A REJUMA é uma das experiências protagonistas da juventude que tem dado certo! Exatamente por tratar-se de uma rede de jovens ligados às questões socioambientais, com intervenção e mobilização em todos os Estados Brasileiros e também em contato com jovens de outros Países, numa escala planetária. A Rede vem se fortalecendo com ações locais das mais diversas instâncias; seja na troca permanente de informações ou na execução práticas de atividades, projetos e experiências realmente transformadoras.
Neste sentido, a ação em Rede tem fortalecido a construção de novos olhares, possibilitando assim a criação de outras possibilidades de articulação de jovens por um mundo melhor e fomentando cada vez mais as redes locais num processo de capilarização e empoderamento das juventudes para a ação socioambiental. Trata-se, portanto, de um novo campo, que oferece espaço para a discussão e articulação destas juventudes a nível local, regional, nacional e planetário.
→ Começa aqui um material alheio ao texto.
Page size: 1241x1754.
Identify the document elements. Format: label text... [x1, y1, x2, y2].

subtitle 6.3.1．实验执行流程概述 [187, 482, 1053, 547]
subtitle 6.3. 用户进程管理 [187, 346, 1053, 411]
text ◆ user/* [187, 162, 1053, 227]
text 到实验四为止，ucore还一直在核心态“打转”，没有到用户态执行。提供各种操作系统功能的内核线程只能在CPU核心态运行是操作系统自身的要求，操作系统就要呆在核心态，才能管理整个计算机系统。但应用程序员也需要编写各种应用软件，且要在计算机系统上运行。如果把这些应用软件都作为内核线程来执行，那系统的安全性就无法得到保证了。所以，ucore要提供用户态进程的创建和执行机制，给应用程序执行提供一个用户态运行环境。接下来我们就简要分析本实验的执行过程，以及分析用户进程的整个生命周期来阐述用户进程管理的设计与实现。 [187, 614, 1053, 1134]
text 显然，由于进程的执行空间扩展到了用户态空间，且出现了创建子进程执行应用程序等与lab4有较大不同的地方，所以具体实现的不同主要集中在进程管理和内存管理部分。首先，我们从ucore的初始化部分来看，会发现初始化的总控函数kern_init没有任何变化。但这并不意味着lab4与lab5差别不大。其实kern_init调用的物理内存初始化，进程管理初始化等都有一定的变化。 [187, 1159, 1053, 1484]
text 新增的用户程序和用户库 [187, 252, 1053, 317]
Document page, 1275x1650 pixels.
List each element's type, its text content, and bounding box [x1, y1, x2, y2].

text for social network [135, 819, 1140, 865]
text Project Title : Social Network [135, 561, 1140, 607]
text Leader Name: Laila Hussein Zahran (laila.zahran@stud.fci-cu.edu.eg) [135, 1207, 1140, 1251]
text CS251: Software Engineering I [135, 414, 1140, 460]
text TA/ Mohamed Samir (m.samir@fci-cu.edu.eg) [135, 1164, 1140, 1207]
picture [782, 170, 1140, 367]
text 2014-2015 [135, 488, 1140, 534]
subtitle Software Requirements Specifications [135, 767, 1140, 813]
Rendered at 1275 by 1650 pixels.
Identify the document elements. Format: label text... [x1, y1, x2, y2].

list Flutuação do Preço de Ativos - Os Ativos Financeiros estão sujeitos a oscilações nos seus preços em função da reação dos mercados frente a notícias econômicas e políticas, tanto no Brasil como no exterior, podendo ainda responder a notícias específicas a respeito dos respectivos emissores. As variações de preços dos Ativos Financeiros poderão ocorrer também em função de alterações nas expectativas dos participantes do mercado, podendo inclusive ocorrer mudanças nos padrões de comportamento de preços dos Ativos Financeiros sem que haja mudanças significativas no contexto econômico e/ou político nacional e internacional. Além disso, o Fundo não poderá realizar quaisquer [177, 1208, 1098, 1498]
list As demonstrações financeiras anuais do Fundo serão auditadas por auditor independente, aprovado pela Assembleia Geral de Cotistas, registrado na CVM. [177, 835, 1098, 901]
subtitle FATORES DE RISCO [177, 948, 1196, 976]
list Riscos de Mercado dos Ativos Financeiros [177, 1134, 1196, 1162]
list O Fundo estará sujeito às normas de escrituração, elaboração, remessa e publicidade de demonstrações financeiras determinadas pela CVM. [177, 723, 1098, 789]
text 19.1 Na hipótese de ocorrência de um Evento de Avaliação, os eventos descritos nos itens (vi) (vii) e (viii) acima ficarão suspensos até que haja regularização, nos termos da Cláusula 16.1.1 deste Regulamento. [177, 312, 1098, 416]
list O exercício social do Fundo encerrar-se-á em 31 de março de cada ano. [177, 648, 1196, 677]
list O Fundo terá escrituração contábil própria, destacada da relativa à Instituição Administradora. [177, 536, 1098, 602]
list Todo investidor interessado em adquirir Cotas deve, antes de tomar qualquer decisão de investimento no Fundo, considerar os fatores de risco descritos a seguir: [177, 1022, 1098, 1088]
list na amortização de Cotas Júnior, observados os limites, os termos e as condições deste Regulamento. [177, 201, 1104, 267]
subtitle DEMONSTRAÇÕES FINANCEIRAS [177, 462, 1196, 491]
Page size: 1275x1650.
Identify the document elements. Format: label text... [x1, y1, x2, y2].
A mobilização da REJUMA em torno da Educação Ambiental Brasileira é feita pelo fortalecimento e a mobilização das Redes de Educação Ambiental (Estaduais e/ou Temáticas) de forma integrada com a Rede Brasileira de Educação Ambiental (REBEA), se reconhecendo como parte da sua “malha”. Desta forma, a REJUMA assume o “Tratado de Educação Ambiental” como sua Carta de Princípios e vem se mobilizando, cada vez mais, a participar e inserir tais princípios em suas práticas educativas e ações cotidianas.
Este envolvimento destaca-se principalmente com a realização em 2007 do Encontro Nacional: "Os olhares da juventude sobre o Tratado de Educação Ambiental para Sociedades Sustentáveis e Responsabilidade Global” realizado em Pirenópolis (GO). O evento proporcionou um mergulho no Tratado – sua história, processo de construção, conjuntura em que foi gerado, conteúdo e princípios. Tal iniciativa conseguiu reunir e aglutinar jovens de todas as regiões do país, além de representantes internacionais e educadores ambientais brasileiros de renome, de modo a mobilizar, disseminar esta temática junto às juventudes, aprofundando e envolvendo estes atores sociais cada vez mais a entender e praticar os princípios do Tratado de Educação Ambiental.
A REJUMA integra a Secretaria Executiva da II Jornada Internacional de Educação Ambiental, cujas atividades vêm mobilizando a sociedade (âmbitos nacional e internacional) rumo à RIO+20 no intuito de construir uma Rede Planetária de Educadoras e Educadores para Sociedades Sustentáveis com Responsabilidade Global. A Rede Planetária, vista como uma estratégia, é a mola propulsora para a continuidade das ações pós RIO+20, a fim de também desencadear um grande processo de articulação, mobilização, formação e contribuição das juventudes que fazem do hoje, seu futuro!
Por Diogo Damasceno Pires*
* Diogo Damasceno Pires é integrante da Secretaria Executiva da II Jornada Internacional de Educação Ambiental e compõe o Grupo Articulador da Cúpula dos Povos na Rio+20. Facilitador de várias Redes de Educação Ambiental, entre elas a REIA-GO, a REACERRADO, a REJUMA e a REBEA. O texto conta com contribuições de Adenevaldo Teles Júnior e Andrée Ridder.